Die Villa Aurora, die der Schriftsteller Lion Feuchtwanger und seine Ehefrau Marta nach der Flucht vor den Nationalsozialisten bezogen, steht dagegen noch. Wie eine Sprecherin mitteilte, konnten sich alle Bewohner der Künstlerresidenz am Paseo Miramar in den Hügeln oberhalb des Pazifiks in Sicherheit bringen. Auch das Thomas-Mann-Haus, wie die Villa Aurora eine deutsche Kultureinrichtung, blieb bis Donnerstag von den Flammen verschont. Der Getty-Villa am Pacific Coast Highway kam das Palisades-Feuer am Mittwoch dagegen gefährlich nah. Wie die Leiterin der Stiftung J. Paul Getty, Katherine Fleming, bestätigte, hatten sich auf dem Grundstück des Kunstmuseums zwar Flammen ausgebreitet. Ein Bewässerungssystem konnte Villa und Sammlung des vor fast 50 Jahren verstorbenen Ölmilliardärs aber schützen.

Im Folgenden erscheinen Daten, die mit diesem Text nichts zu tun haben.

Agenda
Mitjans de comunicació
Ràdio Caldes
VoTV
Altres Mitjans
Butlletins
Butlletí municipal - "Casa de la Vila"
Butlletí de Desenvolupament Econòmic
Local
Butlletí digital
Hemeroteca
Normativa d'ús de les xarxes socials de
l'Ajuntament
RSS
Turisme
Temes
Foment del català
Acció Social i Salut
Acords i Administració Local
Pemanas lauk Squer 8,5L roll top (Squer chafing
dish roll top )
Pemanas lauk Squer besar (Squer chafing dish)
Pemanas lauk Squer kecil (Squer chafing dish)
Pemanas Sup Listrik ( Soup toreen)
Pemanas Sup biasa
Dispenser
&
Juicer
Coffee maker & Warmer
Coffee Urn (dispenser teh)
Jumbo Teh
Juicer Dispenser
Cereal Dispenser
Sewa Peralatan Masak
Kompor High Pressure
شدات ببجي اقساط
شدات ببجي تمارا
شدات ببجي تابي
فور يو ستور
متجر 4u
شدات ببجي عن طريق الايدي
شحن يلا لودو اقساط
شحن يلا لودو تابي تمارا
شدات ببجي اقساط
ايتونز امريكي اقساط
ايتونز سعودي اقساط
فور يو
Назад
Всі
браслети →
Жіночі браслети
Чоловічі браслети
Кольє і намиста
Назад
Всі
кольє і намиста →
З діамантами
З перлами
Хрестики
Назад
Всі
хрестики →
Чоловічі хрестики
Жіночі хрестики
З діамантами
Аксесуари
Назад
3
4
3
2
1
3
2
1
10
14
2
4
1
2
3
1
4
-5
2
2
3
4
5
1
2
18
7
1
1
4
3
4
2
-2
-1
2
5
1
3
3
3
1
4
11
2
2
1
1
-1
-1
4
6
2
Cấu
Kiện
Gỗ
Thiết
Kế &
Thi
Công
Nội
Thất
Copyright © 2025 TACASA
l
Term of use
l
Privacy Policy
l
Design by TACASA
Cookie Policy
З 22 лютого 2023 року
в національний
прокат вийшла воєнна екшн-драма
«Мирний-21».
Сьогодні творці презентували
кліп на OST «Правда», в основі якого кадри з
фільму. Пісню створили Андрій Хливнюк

Der Nationale Wetterdienst warnte inzwischen vor einer zweiten Runde der Santa-Ana-Winde, in Südkalifornien auch bekannt als „Teufelswinde“. In der Nacht von Donnerstag auf Freitag könnten sie die Funken der fünf großen Brände und einiger kleinerer Feuer weiter durch die Hügel treiben, hieß es am Donnerstag. Falls der Wind entlang der Ausläufer dann auch noch die Richtung ändert, droht laut den Meteorologen Chaos.